Lords Mance, Toulson and Hodge thought it was not a question of prima facie attribution plus an exception, but whether to attribute in the first place. In their view, the answer to the question depended on the context in which it arose. As between a company and a defrauded third party, the company should indeed be treated as the perpetrator of the fraud. However, in the different context of a claim between the company and the directors, the defaulting directors should not be able to rely on their own breach of duty to defeat the claim.

As Lord Neuberger observed, these approaches are effectively the same in their effect.

What Bilta does not decide

Bilta does not tell us whether the correct overall approach to the illegality defence is the rule of law/reliance test (Tinsley v Milligan) or a more flexible policy-based approach alluded to by the Supreme Court in Hounga v Allen. Nor does it answer what the correct approach should be where a third party auditor is sued for failing to detect the fraud of the company carried out by its sole shareholder and director, i.e. the facts of Moore Stephens v Stone & Rolls. However, Moore Stephens should now be treated with considerable caution. Lord Neuberger said that the time had come for the decision to be put on one side and marked “not to be looked at again”. That may come as some relief to practitioners who had been left to grapple with a decision in which each of the five Law Lords reached different conclusions on how the illegality defence should be applied.

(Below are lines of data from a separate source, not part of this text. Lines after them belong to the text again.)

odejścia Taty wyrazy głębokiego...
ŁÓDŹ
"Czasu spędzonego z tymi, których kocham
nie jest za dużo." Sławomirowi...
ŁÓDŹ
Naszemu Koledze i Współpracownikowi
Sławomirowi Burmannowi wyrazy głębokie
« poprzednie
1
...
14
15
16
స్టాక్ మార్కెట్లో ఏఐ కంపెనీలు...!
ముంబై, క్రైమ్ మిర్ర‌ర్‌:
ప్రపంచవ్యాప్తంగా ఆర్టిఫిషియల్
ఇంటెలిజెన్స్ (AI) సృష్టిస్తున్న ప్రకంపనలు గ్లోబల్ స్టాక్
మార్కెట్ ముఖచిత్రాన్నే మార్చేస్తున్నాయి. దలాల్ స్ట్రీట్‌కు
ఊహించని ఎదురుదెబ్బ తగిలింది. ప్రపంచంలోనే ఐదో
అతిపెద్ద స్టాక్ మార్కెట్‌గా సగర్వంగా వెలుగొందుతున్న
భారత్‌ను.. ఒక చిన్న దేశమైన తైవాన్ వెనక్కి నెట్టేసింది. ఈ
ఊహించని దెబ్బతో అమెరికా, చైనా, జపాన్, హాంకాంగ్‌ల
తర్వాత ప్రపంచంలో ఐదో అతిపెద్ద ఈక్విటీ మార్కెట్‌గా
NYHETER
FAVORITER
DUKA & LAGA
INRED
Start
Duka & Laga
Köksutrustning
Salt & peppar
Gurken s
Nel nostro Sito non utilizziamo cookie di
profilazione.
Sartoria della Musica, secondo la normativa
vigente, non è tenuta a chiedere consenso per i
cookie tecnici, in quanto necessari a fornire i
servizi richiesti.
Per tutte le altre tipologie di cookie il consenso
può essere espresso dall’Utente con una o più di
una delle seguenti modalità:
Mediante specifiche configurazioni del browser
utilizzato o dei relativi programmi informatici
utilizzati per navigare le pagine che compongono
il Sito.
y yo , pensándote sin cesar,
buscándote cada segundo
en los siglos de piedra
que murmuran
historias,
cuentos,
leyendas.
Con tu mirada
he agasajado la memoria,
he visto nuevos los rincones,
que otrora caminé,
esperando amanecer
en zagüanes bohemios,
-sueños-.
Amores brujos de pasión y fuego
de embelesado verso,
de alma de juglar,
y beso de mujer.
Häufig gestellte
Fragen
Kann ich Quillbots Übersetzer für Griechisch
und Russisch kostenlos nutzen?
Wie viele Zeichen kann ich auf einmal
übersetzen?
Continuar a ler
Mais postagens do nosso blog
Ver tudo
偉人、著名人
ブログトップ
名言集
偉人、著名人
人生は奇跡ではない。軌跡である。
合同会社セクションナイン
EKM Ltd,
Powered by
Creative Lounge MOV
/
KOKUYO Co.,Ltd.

Nor does Bilta decide the correctness of Safeway Foodstores v Twigger. In that case, the illegality defence had succeeded in circumstances where the defendants had procured the company to carry out an infringement of competition law. The Court of Appeal relied on the fact that the statutory scheme that had been infringed had the peculiarity that it was not capable of being committed by the individuals directly responsible. Lords Hodge and Toulson in Bilta appear to have been sceptical as to whether this was a proper basis for the decision. However, the answer will have to await another day.

What next?

It is to be hoped that the Supreme Court will take the opportunity to carry out a root and branch review of the illegality defence sooner rather than later. In the meantime, the courts are continuing to have to grapple, in very different cases, with the nature of the wrongdoing required to engage the defence.

Tesco Stores v Mastercard was another competition case. It was held that it was more than merely arguable that it had to be shown that the claimant had acted negligently or intentionally in carrying out the illegal act before the illegality defence could apply. However, this was merely a strike-out application, and not a final determination.

McCracken v Smith was a personal injury case involving dangerous driving. It was clear that the illegality defence applied, as the claimant was a joint participant in a criminal act. However, the court observed that difficult questions may arise in the future as to the degree of blameworthiness needed for the doctrine to apply. This, and other issues, will need to be clarified by the Supreme Court in due course.